Image to depict The Real Reason AI Deployments Fail

The Real Reason AI Deployments Fail

The organizations that win with AI are not the ones with the most sophisticated models, they are the ones whose people know how to challenge those models, interpret their outputs responsibly...”
— Daisy Eisenhardt
TORONTO, ONTARIO, CANADA, March 31, 2026 /EINPresswire.com/ -- Here's a number worth sitting with. According to Stanford University's 2025 AI Index Report, total corporate AI investment hit $252.3 billion in 2024, up 25.5 percent from the year before. And yet, research from MIT and RAND Corporation finds that somewhere between 70 and 85 percent of AI initiatives still fail to deliver on their expected outcomes (Source: Stanford University, Artificial Intelligence Index Report 2025; MIT Sloan Management Review; RAND Corporation, "AI Adoption in the Enterprise").
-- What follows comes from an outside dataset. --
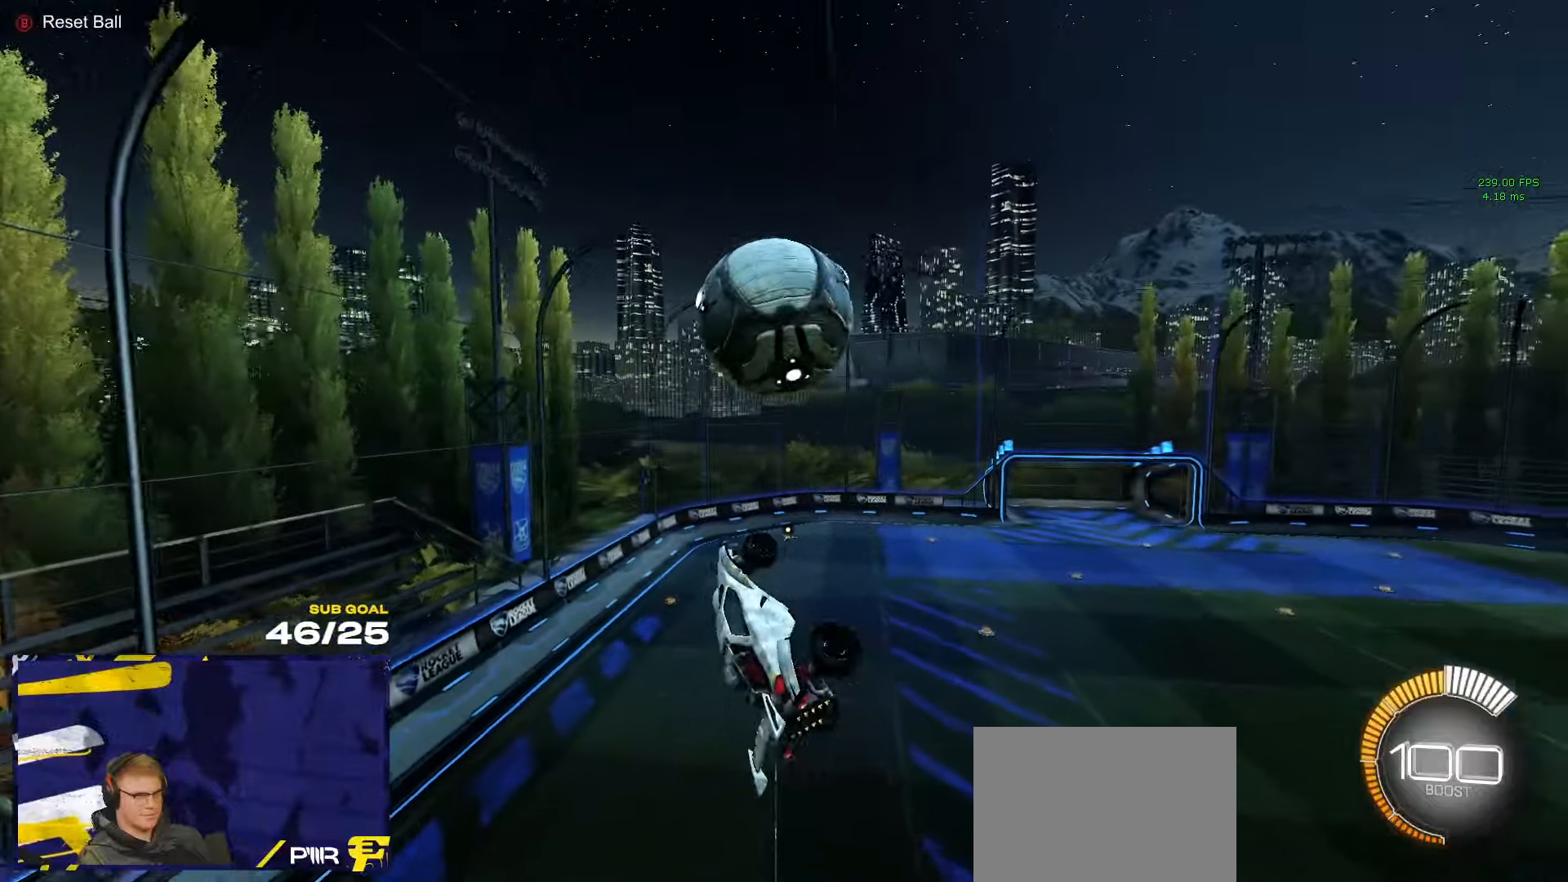
{"buttons": ["R1", "L3"], "left_stick": "down-right", "right_stick": "center", "events": [[17, "R1", "down"], [117, "left_stick", "up-right"], [267, "left_stick", "right"], [317, "R1", "up"], [383, "R1", "down"], [400, "left_stick", "down-right"], [417, "R1", "up"], [500, "R1", "down"]]}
That is not a technology problem. That is a people problem.

Across banking, insurance, wealth management, and capital markets, organizations are spending heavily on model refinement, data pipelines, and infrastructure upgrades. What they are not spending enough on is preparing the humans who are supposed to work with, oversee, and ultimately be accountable for those systems. The result, stalled adoption, compliance gaps, and business cases that quietly got shelved, is something Intellecomm has seen play out in engagement after engagement.
"The organizations that win with AI are not the ones with the most sophisticated models, they are the ones whose people know how to challenge those models, interpret their outputs responsibly, and align automated decisions with regulatory and ethical standards. We have seen this gap cost institutions not just money, but their clients' trust. The algorithm is never the bottleneck. The bottleneck is always human readiness."- Daisy Eisenhardt, IntellEcomm Management Consultants Inc.

A Quarter-Trillion Dollar Problem That Better Models Cannot Fix

The pattern is frustratingly consistent. An institution invests in an AI tool, runs a successful pilot, celebrates the go-live, and then, about nine months later, wonders why nobody is actually using it the way it was intended. Frontline staff don't trust the outputs. Compliance teams can't explain the model's logic to auditors. Risk managers flag concerns but have no escalation path. And slowly, the automation that was supposed to transform operations gets routed around instead of adopted.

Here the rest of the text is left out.